(Dataset entries)
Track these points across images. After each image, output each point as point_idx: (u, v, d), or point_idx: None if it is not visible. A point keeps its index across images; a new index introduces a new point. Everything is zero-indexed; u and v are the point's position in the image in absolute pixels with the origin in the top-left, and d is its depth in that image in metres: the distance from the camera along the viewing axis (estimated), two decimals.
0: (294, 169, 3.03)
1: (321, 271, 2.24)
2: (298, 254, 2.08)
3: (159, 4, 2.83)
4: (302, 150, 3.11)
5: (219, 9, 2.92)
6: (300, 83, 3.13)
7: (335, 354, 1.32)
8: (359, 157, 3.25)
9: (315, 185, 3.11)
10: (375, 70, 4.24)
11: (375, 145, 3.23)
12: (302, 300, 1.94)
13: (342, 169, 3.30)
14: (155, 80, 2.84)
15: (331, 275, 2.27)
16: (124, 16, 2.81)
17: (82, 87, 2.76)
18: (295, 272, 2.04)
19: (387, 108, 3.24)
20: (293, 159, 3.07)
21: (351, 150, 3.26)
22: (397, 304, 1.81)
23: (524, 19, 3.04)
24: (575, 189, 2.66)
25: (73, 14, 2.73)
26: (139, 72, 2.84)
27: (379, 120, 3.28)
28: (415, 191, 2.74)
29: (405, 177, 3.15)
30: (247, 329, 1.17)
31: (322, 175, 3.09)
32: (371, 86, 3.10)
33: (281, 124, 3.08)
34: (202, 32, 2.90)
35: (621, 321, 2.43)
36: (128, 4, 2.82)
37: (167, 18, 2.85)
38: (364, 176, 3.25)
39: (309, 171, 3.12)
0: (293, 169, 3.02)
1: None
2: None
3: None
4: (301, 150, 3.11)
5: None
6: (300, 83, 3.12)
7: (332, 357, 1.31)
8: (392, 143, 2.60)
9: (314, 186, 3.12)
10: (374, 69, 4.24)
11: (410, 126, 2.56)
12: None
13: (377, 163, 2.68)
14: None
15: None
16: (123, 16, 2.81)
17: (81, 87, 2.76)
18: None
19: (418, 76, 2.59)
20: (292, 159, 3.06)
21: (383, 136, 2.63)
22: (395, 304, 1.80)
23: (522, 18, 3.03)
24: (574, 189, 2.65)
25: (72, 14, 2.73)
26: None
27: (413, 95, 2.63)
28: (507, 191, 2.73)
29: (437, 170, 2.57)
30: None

- TRY IT: The data above must be repeated in its entirety, exactly as given.

- OUTPUT OF THE TASK:
Track these points across images. After each image, output each point as point_idx: (u, v, d), or point_idx: None if it is not visible. A point keeps its index across images; a new index introduces a new point. Everything is zero-indexed; u and v are the point's position in the image in absolute pixels with the origin in the top-left, and d is its depth in that image in metres: the distance from the camera along the viewing axis (estimated), two decimals.
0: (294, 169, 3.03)
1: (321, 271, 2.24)
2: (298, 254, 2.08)
3: (159, 4, 2.83)
4: (302, 150, 3.11)
5: (219, 9, 2.92)
6: (300, 83, 3.13)
7: (335, 354, 1.32)
8: (359, 157, 3.25)
9: (315, 185, 3.11)
10: (375, 70, 4.24)
11: (375, 145, 3.23)
12: (302, 300, 1.94)
13: (342, 169, 3.30)
14: (155, 80, 2.84)
15: (331, 275, 2.27)
16: (124, 16, 2.81)
17: (82, 87, 2.76)
18: (295, 272, 2.04)
19: (387, 108, 3.24)
20: (293, 159, 3.07)
21: (351, 150, 3.26)
22: (397, 304, 1.81)
23: (524, 19, 3.04)
24: (575, 189, 2.66)
25: (73, 14, 2.73)
26: (139, 72, 2.84)
27: (379, 120, 3.28)
28: (415, 191, 2.74)
29: (405, 177, 3.15)
30: (247, 329, 1.17)
31: (322, 175, 3.09)
32: (371, 86, 3.10)
33: (281, 124, 3.08)
34: (202, 32, 2.90)
35: (621, 321, 2.43)
36: (128, 4, 2.82)
37: (167, 18, 2.85)
38: (364, 176, 3.25)
39: (309, 171, 3.12)
0: (293, 169, 3.02)
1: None
2: None
3: None
4: (301, 150, 3.11)
5: None
6: (300, 83, 3.12)
7: (332, 357, 1.31)
8: (392, 143, 2.60)
9: (314, 186, 3.12)
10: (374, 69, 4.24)
11: (410, 126, 2.56)
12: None
13: (377, 163, 2.68)
14: None
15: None
16: (123, 16, 2.81)
17: (81, 87, 2.76)
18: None
19: (418, 76, 2.59)
20: (292, 159, 3.06)
21: (383, 136, 2.63)
22: (395, 304, 1.80)
23: (522, 18, 3.03)
24: (574, 189, 2.65)
25: (72, 14, 2.73)
26: None
27: (413, 95, 2.63)
28: (507, 191, 2.73)
29: (437, 170, 2.57)
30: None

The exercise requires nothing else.